Our testing confirms that on a table without indexes, the transition is binary: LP_NORMAL jumps directly to LP_UNUSED in a single pass. The complexity observed in our demo is an architectural requirement to maintain referential integrity between the heap and the B-Tree indexes.

Implications for Database Maintenance

The visibility map (VM) is the unsung hero of this process. It tracks whether all tuples on a page are visible to all transactions. When we perform our final VACUUM, the all_visible bit is set. This allows the database to skip heap fetches during index-only scans, significantly reducing I/O.

Furthermore, the "freeze" status is critical for long-term health. By marking tuples as frozen, PostgreSQL informs the engine that these rows will not be affected by Transaction ID (XID) wraparound. In modern versions, this is managed through t_infomask bits, allowing the system to maintain the original t_xmin for auditability while signaling that the row is permanently valid.

VACUUM FULL vs. Regular VACUUM

A common point of contention is whether VACUUM can shrink a table. The answer is nuanced:

  1. Regular VACUUM: It only truncates the file if the trailing pages are entirely empty. It cannot move data to fill "holes" in the middle of a file. It is lightweight, non-blocking, and designed for steady-state maintenance.
  2. VACUUM FULL: This command performs a full rewrite of the table, compacting data into a new file and releasing all internal free space. However, it requires an AccessExclusiveLock, which halts all read and write activity.

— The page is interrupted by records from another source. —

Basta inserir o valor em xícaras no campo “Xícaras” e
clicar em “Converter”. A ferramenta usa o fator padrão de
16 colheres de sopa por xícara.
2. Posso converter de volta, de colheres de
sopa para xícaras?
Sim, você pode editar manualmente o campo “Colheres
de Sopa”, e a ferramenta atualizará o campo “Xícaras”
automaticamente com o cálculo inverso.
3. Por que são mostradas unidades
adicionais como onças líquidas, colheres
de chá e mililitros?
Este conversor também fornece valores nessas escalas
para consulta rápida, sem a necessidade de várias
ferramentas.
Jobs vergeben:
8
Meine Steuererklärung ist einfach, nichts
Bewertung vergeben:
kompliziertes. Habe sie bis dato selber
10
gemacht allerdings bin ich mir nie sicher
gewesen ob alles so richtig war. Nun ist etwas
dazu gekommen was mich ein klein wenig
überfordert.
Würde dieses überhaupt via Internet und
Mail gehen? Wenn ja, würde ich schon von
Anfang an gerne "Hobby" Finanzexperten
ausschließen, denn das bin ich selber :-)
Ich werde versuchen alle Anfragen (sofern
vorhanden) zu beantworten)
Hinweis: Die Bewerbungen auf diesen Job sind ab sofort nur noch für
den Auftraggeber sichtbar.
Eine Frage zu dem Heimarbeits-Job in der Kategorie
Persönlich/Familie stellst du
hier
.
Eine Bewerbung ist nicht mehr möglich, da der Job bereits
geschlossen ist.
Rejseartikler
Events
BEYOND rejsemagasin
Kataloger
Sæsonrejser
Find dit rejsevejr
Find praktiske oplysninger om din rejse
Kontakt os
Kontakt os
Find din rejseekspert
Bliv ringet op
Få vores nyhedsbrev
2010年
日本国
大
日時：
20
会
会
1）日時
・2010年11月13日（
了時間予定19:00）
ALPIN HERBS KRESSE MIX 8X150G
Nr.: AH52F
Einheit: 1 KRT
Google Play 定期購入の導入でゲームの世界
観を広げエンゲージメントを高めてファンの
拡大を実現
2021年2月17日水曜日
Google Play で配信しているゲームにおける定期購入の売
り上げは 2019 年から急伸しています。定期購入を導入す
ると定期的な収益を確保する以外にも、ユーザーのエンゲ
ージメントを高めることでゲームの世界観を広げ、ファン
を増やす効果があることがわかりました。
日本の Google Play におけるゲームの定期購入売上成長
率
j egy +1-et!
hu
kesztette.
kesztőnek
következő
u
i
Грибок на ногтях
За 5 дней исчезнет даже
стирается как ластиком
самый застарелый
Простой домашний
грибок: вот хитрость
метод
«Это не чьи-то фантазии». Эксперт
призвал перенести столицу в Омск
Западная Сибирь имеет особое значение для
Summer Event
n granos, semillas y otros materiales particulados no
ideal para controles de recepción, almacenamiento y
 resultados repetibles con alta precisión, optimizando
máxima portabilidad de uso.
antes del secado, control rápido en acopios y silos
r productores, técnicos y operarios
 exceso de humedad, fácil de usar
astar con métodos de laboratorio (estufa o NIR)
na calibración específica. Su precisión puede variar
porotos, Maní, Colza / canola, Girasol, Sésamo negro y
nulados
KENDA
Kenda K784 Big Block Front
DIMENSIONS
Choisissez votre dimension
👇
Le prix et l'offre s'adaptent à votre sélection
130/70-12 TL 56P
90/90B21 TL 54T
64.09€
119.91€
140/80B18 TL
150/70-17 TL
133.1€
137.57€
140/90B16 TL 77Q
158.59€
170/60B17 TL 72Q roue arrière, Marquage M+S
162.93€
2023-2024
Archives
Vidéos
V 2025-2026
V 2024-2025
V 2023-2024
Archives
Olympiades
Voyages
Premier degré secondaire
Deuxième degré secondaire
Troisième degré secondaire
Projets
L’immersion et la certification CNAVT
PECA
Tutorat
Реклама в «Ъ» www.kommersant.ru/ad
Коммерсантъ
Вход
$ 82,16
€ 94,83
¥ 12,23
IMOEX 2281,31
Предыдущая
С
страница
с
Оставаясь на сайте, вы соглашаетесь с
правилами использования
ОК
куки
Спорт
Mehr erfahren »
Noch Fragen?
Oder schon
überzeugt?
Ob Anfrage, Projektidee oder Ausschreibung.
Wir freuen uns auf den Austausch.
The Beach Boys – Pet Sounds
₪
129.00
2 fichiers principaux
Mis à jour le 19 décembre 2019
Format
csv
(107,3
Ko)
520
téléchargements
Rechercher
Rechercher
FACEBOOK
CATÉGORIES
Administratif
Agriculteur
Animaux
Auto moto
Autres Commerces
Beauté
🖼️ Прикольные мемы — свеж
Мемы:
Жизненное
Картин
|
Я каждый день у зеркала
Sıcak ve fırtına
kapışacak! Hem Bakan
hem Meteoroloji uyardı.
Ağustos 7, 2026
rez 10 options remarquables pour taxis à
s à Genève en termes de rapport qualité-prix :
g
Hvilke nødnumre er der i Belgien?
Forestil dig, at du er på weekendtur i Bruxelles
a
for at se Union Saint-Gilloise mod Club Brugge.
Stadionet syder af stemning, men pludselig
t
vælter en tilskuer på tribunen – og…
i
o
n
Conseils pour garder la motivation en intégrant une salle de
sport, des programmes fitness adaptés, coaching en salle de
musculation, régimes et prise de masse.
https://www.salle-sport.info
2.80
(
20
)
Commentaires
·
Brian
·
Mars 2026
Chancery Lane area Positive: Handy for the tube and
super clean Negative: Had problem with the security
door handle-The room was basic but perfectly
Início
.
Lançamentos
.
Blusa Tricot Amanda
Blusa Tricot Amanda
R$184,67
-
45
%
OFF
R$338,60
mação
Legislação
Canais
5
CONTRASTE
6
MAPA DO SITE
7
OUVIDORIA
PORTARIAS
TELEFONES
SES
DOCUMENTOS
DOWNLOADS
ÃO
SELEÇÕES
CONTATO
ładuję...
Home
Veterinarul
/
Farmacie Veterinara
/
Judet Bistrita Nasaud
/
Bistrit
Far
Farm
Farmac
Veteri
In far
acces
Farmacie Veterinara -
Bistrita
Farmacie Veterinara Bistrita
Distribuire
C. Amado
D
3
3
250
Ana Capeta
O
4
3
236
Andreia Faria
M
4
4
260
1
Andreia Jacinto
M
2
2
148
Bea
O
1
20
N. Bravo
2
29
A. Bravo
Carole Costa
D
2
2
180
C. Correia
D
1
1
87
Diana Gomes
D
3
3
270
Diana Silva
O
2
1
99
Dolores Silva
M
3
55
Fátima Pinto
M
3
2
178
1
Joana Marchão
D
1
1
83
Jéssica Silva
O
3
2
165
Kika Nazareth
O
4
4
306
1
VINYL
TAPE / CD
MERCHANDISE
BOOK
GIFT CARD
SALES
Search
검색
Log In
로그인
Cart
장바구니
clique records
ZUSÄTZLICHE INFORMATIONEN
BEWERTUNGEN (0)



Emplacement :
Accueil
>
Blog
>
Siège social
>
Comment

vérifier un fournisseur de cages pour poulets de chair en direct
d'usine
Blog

For production systems, the consensus is clear: prioritize regular VACUUM to keep the Free Space Map (FSM) updated, allowing the database to reuse internal gaps. Use VACUUM FULL (or online tools like pg_repack) only as an emergency measure when internal fragmentation significantly impacts query performance.

Conclusion

The VACUUM process is the heartbeat of PostgreSQL’s MVCC architecture. By understanding the transition from LP_NORMAL to LP_DEAD and finally LP_UNUSED, administrators can better diagnose bloat and understand why tables behave the way they do on disk. While the process is automated, its visibility—via the FSM, the Visibility Map, and index statistics—is a powerful diagnostic tool for ensuring a high-performance, healthy database cluster. The ability to monitor these byte-level changes confirms that VACUUM is not just a cleaning task, but a sophisticated piece of storage engineering designed to maintain the integrity and efficiency of the entire system.